April 2021
Posted on May 11, 2021
Alright, so I’m a bit late here, haha. April had a good start but ended kinda crazy. Our two-year-old got sick for a few days (just a cold, not the ol’ COVID-19), which wiped us out, and then she had a lingering “mood” for the rest of the week, lol. General exhaustion made me more interested in playing games than making ‘em (currently playing Rune Factory 4, which is a good time!). So no fancy images and stuff this time. Hope y’all don’t mind a bit of text.
Anyway, here are the news.
When playing with a gamepad, I’ve noticed the eight-directional movement feels really clunky with the stick. This clunkiness happens in a lot of older games too, for both eight- and four-directional movement. For example, on NES Online and SNES Online on the Switch, I can’t use the joystick at all. I have to use the d-pad.
In the first two ProtoDungeon episodes, I mitigated some of the issue by tinkering with some of the thresholds, but when I started testing a gamepad for Episode III again, I realized this was still not ideal.
Juju, who wrote my old input system, is working on a new open source input system. I haven’t contributed code, but I did give my input (hehe) very early on. Now after coming back to look at it, it seems to be just what I need. So I spent the first week of April swapping out input systems (which isn’t as easy as you might expect if you’ve never done it before, BUT it was way easier than I expected). Then I modified the movement code to use the new input_direction(), which gives much finer control to the stick.
But that much fine control–fully omnidirectional–was actually fairly nauseating. It was difficult to walk in a straight line. I ended up rounding the input direction to the nearest 22.5 degrees, meaning we were now at 16-directional movement. It feels really good! And as I played more over the month, I tweaked it further to lend more weight towards the ordinal directions (north, south, east, and west), in addition to scaling the speed slightly based on how far you’re pushing the stick. In my opinion, it’s now preferable over the d-pad or arrow keys (though don’t worry, I do the majority of my work with the arrows, and they are very functional and fun.)
The new input system also gave me an easy way to set gamepad axis thresholds, which is something a few people have already asked for. This is a setting in the behind-the-scenes file, but probably not an option I’ll add in game yet since that requires some rework on menus.
Then on a whim, I threw in gamepad vibration! This wasn’t related to the input change… I just wanted to do it, lol. It was a small thing that took me about 30 minutes but adds a surprising amount to the game. I can choose the intensity of the vibration based on what’s going on, and I added a setting for players to control the overall intensity (or turn it off). There’s no menu option for this yet, either. Hopefully I’ll get time for that in Episode IV.

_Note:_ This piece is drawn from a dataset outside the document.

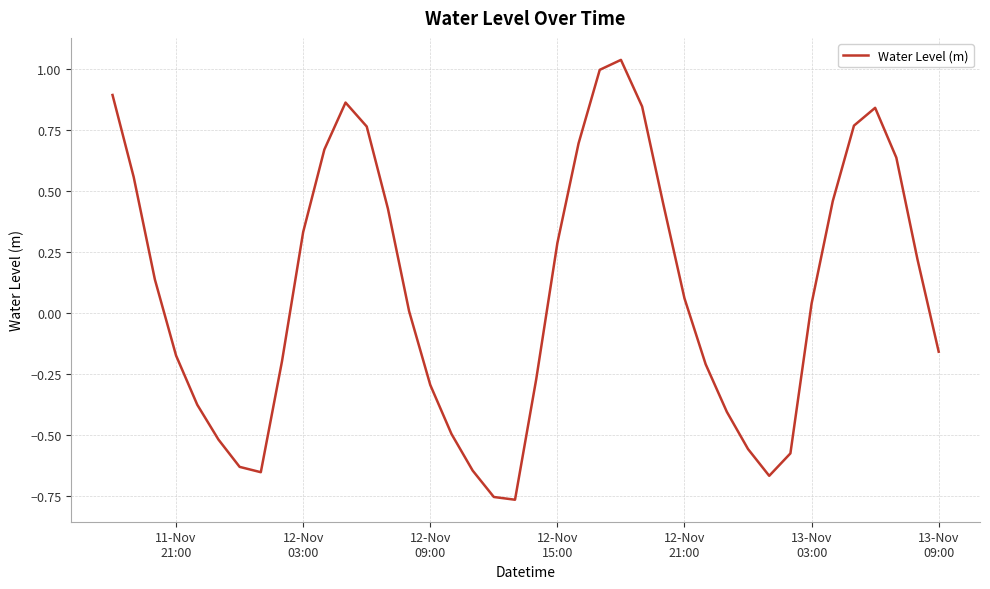

How many lines are shown in the chart?

1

I created a free GMS2 extension out of my vibration system called Good Vibes! It can do all kinds of fancy stuff using animation curves, and it handles some of the weirdness of GMS2’s vibration functionality too.
Next, I created a Linux virtual machine to allow me to export stuff to Linux! I tested this successfully with the current version of PD3. Tried to immediately export PD1 and PD2, but those projects don’t exactly work anymore–I’ll need to do it from the current project after I go through and apply engine changes to them (current project always contains all episodes, don’t worry, nothing is lost).
Finally, I ended this month’s changes on two separate things, neither of them finished: true borderless window toggling and proper depth sorting.
Borderless window toggling in Windows isn’t something possible with vanilla GameMaker. I got a small DLL from a friend, though, that can force the toggle. The only reason this isn’t finished is because the application surface gets stretched weirdly, and I haven’t figured out how to offset it properly yet. This one isn’t required to go live at all, so not sure when I’ll get back to it.
Depth sorting IS required, though, and that’s what I’ve been wrapping up. My z-height system is pretty complicated, and the old depth system didn’t always work–and when it didn’t, there wasn’t much that could be done about it. Occasionally you’d get weird overlaps where the player was under the ground tiles and so on. I did come up with a depth method that would’ve resolved it, but unfortunately it would’ve gone past the supported min and max depth that GameMaker can handle. So I switched to a simple grid sort system, where I can basically just chuck everything into a ds_grid, sort it, and then trigger each object’s draw event in order by iterating through the grid.
There are a few kinks to iron out. First, I need to fix cliff sprite generation. Cliffs create their own sprites based on the tiles beneath them–this way they can be properly sorted so the player can either walk on top of them or behind them. Currently there are some bugs with the generation so that the sprites are too tall and they don’t properly handle animated tiles.
Second, I need to get enemy sorting working too, which will be much easier when I’ve put enemies back in the game. :) The old way was to manually set their depth based on the player position, but that won’t work anymore. That said, with the new grid sorting method, this may not be an issue at all. We shall see.